The man kept shaking his head in answer to Moka.
“Oh God!” said Henry. “The son-of-a-bitch ain’t here either!”
At last Moka admitted us to the conversation.
“This is not Masihi,” he said, pointing to the shrouded figure who did not move. “Masihi was here but is gone—into the mountains near the Hallal Front to escape the heat.”
“Oh shit!” Henry said.
Moka, sheepish, led us back to our hut by a quicker route, over the river, along the boulder-strewn shoulder of granite, beneath the peak sacred to the Prophet’s nag. Great marbles of stone had been tilted against each other here, and wherever they made a cave or anything as minor as a niche, children were sitting, chanting lessons with an energy my airless brain couldn’t even aspire to.
“Who can write the t?” I heard a teacher cry. And then, “Is he right? Is he right?”
“A regional school,” said Moka, almost apologetically. “They live here among the rocks and they learn here.”
In shadows cast by two tilted megaliths lay a shaven-headed boy, wrapped in his blue cloak but with his face showing. He seemed comatose. Moka deftly bent, barely breaking stride, and raised the boy’s eyelid.
“Malaria,” he told us.
Above our heads, in thorn bushes among the boulders, hung small nes
ts of blanket and wooden lath. Here the students slept. “It is a boarding school,” Moka couldn’t stop himself explaining, even though he knew Henry would mysteriously curse the news.
We found Lady Julia sitting on a stone bench just inside the door of our billet. She stood up when she saw us and showed no particular tiredness.
“I could tell he wouldn’t be here,” she said when we broke the news.
“How could you tell that?” I asked her.
“An instinct. I mean, you don’t go missing for fourteen years and then let yourself be found too easily.”

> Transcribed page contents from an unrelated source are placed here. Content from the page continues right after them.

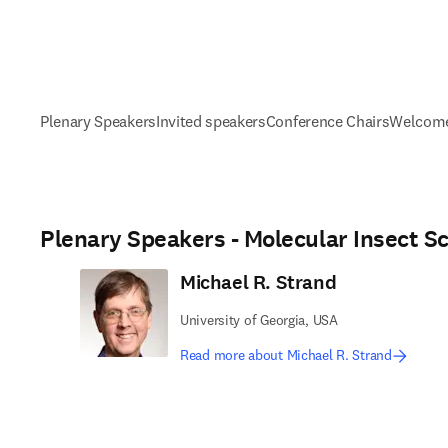
Plenary Speakers
Invited speakers
Conference Chairs
Welcome
Plenary Speakers - Molecular Insect S
Michael R. Strand
University of Georgia, USA
Read more about Michael R. Strand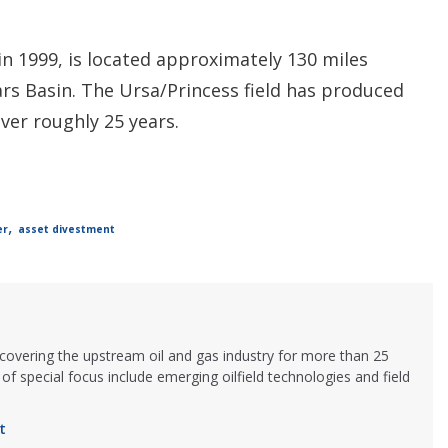
n 1999, is located approximately 130 miles
rs Basin. The Ursa/Princess field has produced
ver roughly 25 years.
,
er
asset divestment
 covering the upstream oil and gas industry for more than 25
of special focus include emerging oilfield technologies and field
t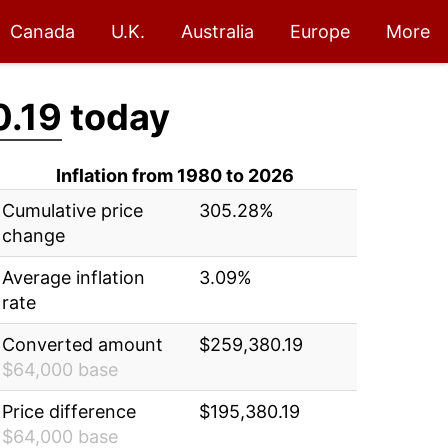
Canada
U.K.
Australia
Europe
More
0.19
today
Inflation from 1980 to 2026
Cumulative price
305.28%
change
Average inflation
3.09%
rate
Converted amount
$259,380.19
$64,000 base
Price difference
$195,380.19
$64,000 base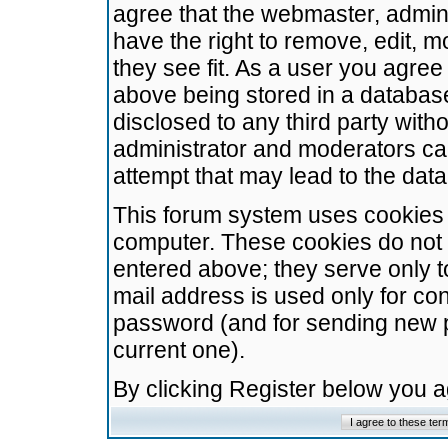
agree that the webmaster, admini
have the right to remove, edit, m
they see fit. As a user you agre
above being stored in a database.
disclosed to any third party wit
administrator and moderators ca
attempt that may lead to the da
This forum system uses cookies t
computer. These cookies do not 
entered above; they serve only t
mail address is used only for con
password (and for sending new 
current one).
By clicking Register below you 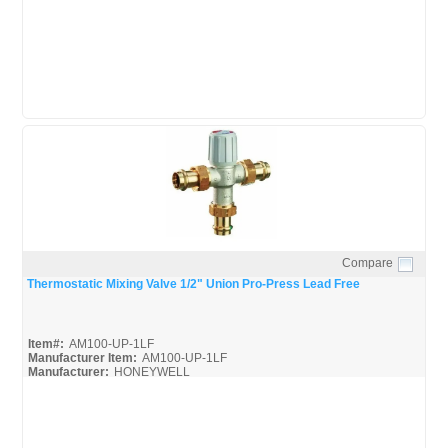
AM-1 Series_Install
AM-1 Series_Spec
Compare
Quick View
Thermostatic Mixing Valve 1/2" Union Pro-Press Lead Free
Item#:
AM100-UP-1LF
Manufacturer Item:
AM100-UP-1LF
Manufacturer:
HONEYWELL
AM-Series_Broc
AM-1 Series_Install
AM-1 Series_Spec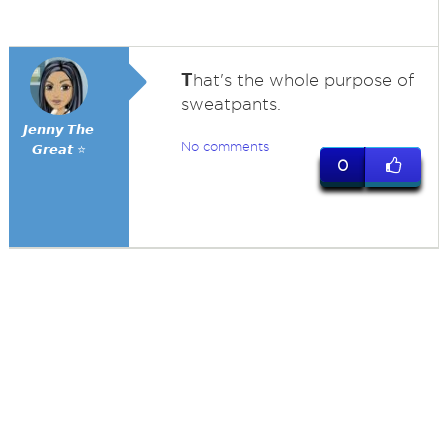
T
hat's the whole purpose of
sweatpants.
𝙅𝙚𝙣𝙣𝙮 𝙏𝙝𝙚
No comments
𝙂𝙧𝙚𝙖𝙩 ⭐
0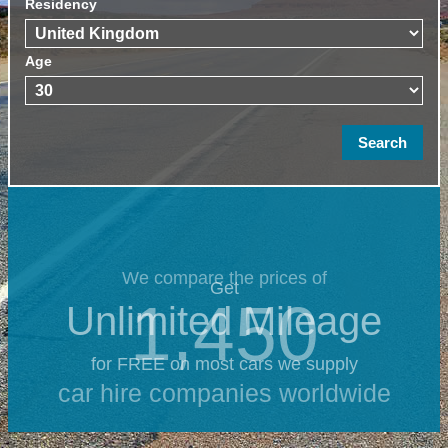
Residency
Age
We compare the prices of
Get
1,450
Unlimited Mileage
for FREE on most cars we supply
car hire companies worldwide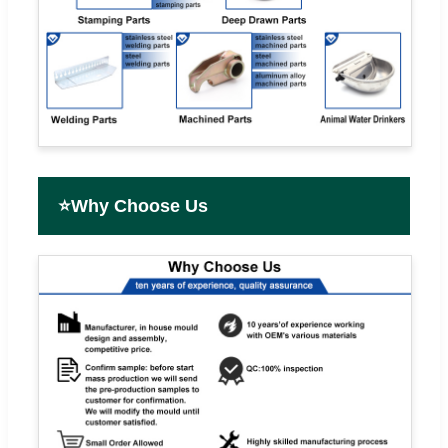
⭐
Why Choose Us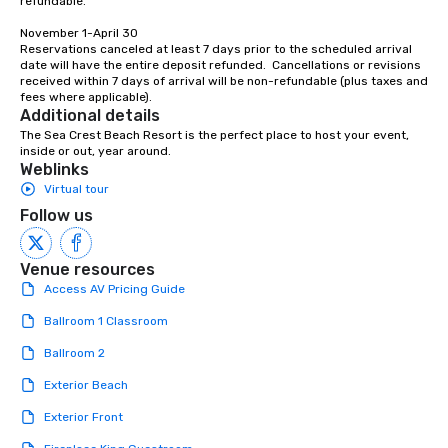
refundable.  

to engage the person t
November 1-April 30

right of you. Because 
Reservations canceled at least 7 days prior to the scheduled arrival 
place at multiple resta
date will have the entire deposit refunded.  Cancellations or revisions 
walking in between, th
received within 7 days of arrival will be non-refundable (plus taxes and 
fees where applicable).
countless opportunitie
Additional details
with different people 
The Sea Crest Beach Resort is the perfect place to host your event, 
down at each venue a
inside or out, year around.
traverse along the way
Weblinks
experiences not only 
Virtual tour
ways to network, but a
Follow us
way to do so. Large Groups Welcome
Lip Smacking Foodie To
Venue resources
groups, small or large.
Access AV Pricing Guide
experiences can acc
groups from as few as
Ballroom 1 Classroom
as 500 guests, making
choice for any corpora
Ballroom 2
Stress-Free Booking 
Exterior Beach
a tour is stress-free a
enjoy the company of 
Exterior Front
more easily. You’ll tak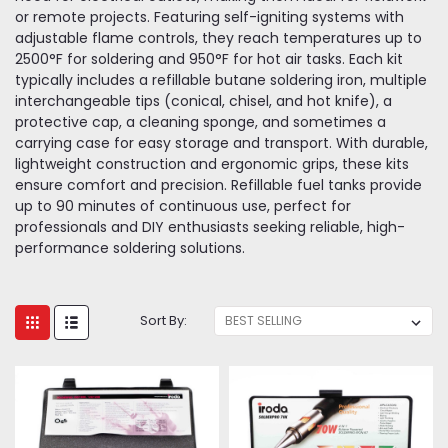
or remote projects. Featuring self-igniting systems with
adjustable flame controls, they reach temperatures up to
2500°F for soldering and 950°F for hot air tasks. Each kit
typically includes a refillable butane soldering iron, multiple
interchangeable tips (conical, chisel, and hot knife), a
protective cap, a cleaning sponge, and sometimes a
carrying case for easy storage and transport. With durable,
lightweight construction and ergonomic grips, these kits
ensure comfort and precision. Refillable fuel tanks provide
up to 90 minutes of continuous use, perfect for
professionals and DIY enthusiasts seeking reliable, high-
performance soldering solutions.
Sort By:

“But he doesn’t know Christine’s coming for him.”
“Maybe he’s got agents,” said Lady Julia, closing her eyes.
She was working in a notebook and had already checked what hour the patients would begin to attend clinic in the groves of Jani—4:30 that afternoon. Her mind was on that, and on her survey of the trauma which African tradition imposed on women.
Moka started to wheeze. “I know the exact village Masihi has gone to. It is high up and the air is dry. The Ethiopians burned it during the Silent Offensive, but it has been ours since then.”

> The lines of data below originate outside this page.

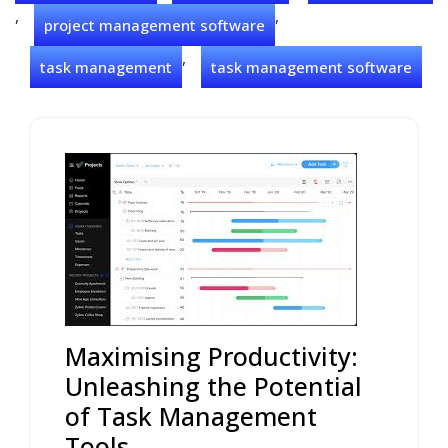
,
,
project management software
,
task management
task management software
Maximising Productivity:
Unleashing the Potential
of Task Management
Tools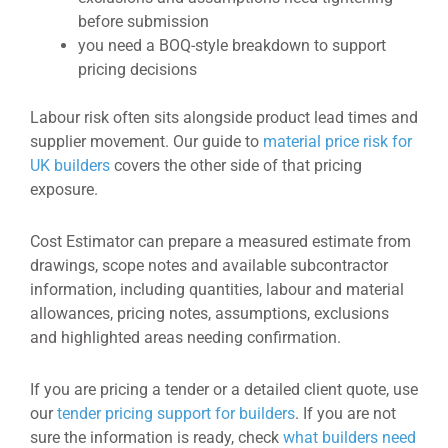
before submission
you need a BOQ-style breakdown to support
pricing decisions
Labour risk often sits alongside product lead times and
supplier movement. Our guide to
material price risk for
UK builders
covers the other side of that pricing
exposure.
Cost Estimator can prepare a measured estimate from
drawings, scope notes and available subcontractor
information, including quantities, labour and material
allowances, pricing notes, assumptions, exclusions
and highlighted areas needing confirmation.
If you are pricing a tender or a detailed client quote, use
our
tender pricing support for builders
. If you are not
sure the information is ready, check
what builders need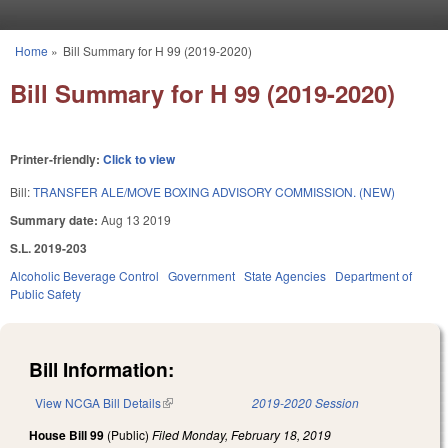
Skip to main content
Home
»
Bill Summary for H 99 (2019-2020)
You are here
Bill Summary for H 99 (2019-2020)
Printer-friendly:
Click to view
Bill:
TRANSFER ALE/MOVE BOXING ADVISORY COMMISSION. (NEW)
Summary date:
Aug 13 2019
S.L. 2019-203
Alcoholic Beverage Control
Government
State Agencies
Department of
Public Safety
Bill Information:
View NCGA Bill Details
(link is external)
2019-2020 Session
House Bill 99
(Public)
Filed
Monday, February 18, 2019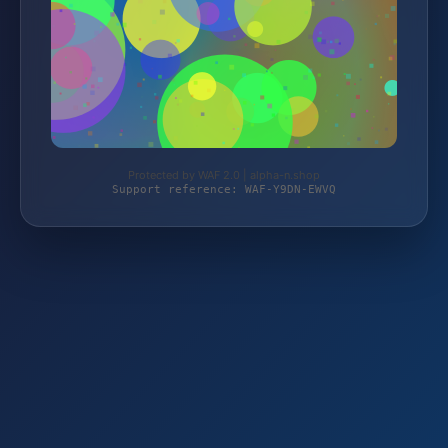
Protected by WAF 2.0 | alpha-n.shop
Support reference: WAF-Y9DN-EWVQ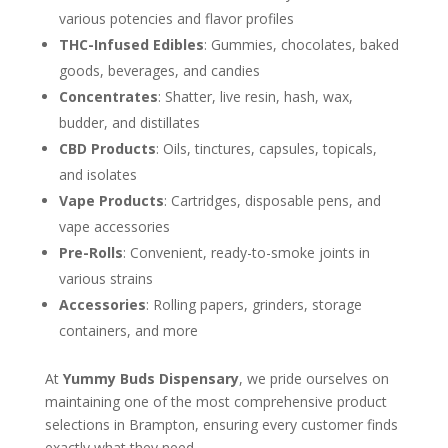
various potencies and flavor profiles
THC-Infused Edibles
: Gummies, chocolates, baked
goods, beverages, and candies
Concentrates
: Shatter, live resin, hash, wax,
budder, and distillates
CBD Products
: Oils, tinctures, capsules, topicals,
and isolates
Vape Products
: Cartridges, disposable pens, and
vape accessories
Pre-Rolls
: Convenient, ready-to-smoke joints in
various strains
Accessories
: Rolling papers, grinders, storage
containers, and more
At
Yummy Buds Dispensary
, we pride ourselves on
maintaining one of the most comprehensive product
selections in Brampton, ensuring every customer finds
exactly what they need.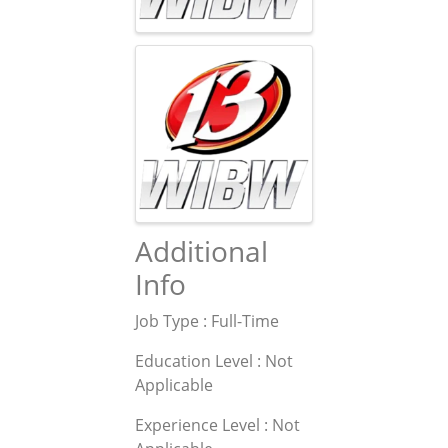
Additional
Info
Job Type : Full-Time
Education Level : Not
Applicable
Experience Level : Not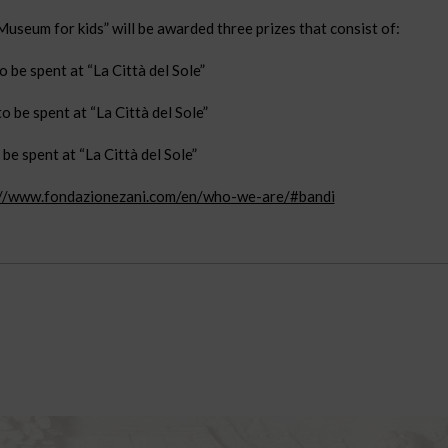
useum for kids” will be awarded three prizes that consist of:
 be spent at “La Città del Sole”
o be spent at “La Città del Sole”
be spent at “La Città del Sole”
://www.fondazionezani.com/en/who-we-are/#bandi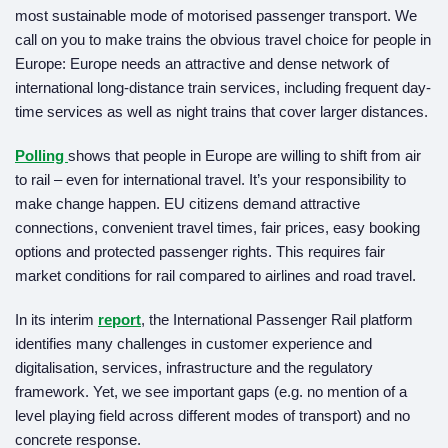
most sustainable mode of motorised passenger transport. We
call on you to make trains the obvious travel choice for people in
Europe: Europe needs an attractive and dense network of
international long-distance train services, including frequent day-
time services as well as night trains that cover larger distances.
Polling
shows that people in Europe are willing to shift from air
to rail – even for international travel. It’s your responsibility to
make change happen. EU citizens demand attractive
connections, convenient travel times, fair prices, easy booking
options and protected passenger rights. This requires fair
market conditions for rail compared to airlines and road travel.
In its interim
report
, the International Passenger Rail platform
identifies many challenges in customer experience and
digitalisation, services, infrastructure and the regulatory
framework. Yet, we see important gaps (e.g. no mention of a
level playing field across different modes of transport) and no
concrete response.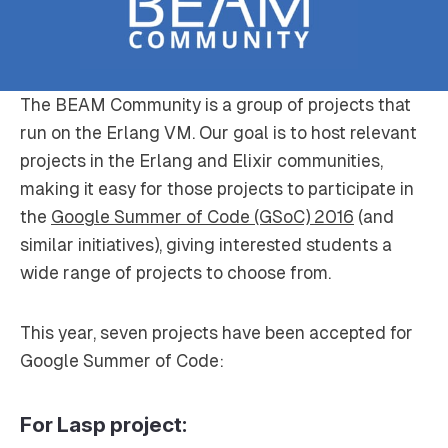
The BEAM Community is a group of projects that
run on the Erlang VM. Our goal is to host relevant
projects in the Erlang and Elixir communities,
making it easy for those projects to participate in
the
Google Summer of Code (GSoC) 2016
(and
similar initiatives), giving interested students a
wide range of projects to choose from.
This year, seven projects have been accepted for
Google Summer of Code:
For Lasp project:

Lady Julia asked, “Could we go there then after clinic hours? This heat is not very helpful to Christine.”
“Before dawn tomorrow,” said Moka. It seemed to be a message we were hearing all the time these days.
“Why not dusk today?” asked Henry, sinking onto his bench, lolling sideways without bothering to take his boots off.
“Before dawn,” Moka pleaded, wary of an outburst from Henry. “Otherwise you cannot see anything of Jani at night.”
Henry did not react. He may already have been asleep.
But I did not sleep. My back burned beneath me on the air mattress. The most beautiful African wasps, gold and black, full of subtle poison, carried on their trade between the bunker window and their nest high in the wall. I began to get near-hallucinations of the new child’s face, the one obviously Bernadette’s and just as obviously not mine. I had laid eyes on this baby just once, but that sighting came potently back to me now. She was my abandoned daughter, my Christine. Whose name I didn’t know.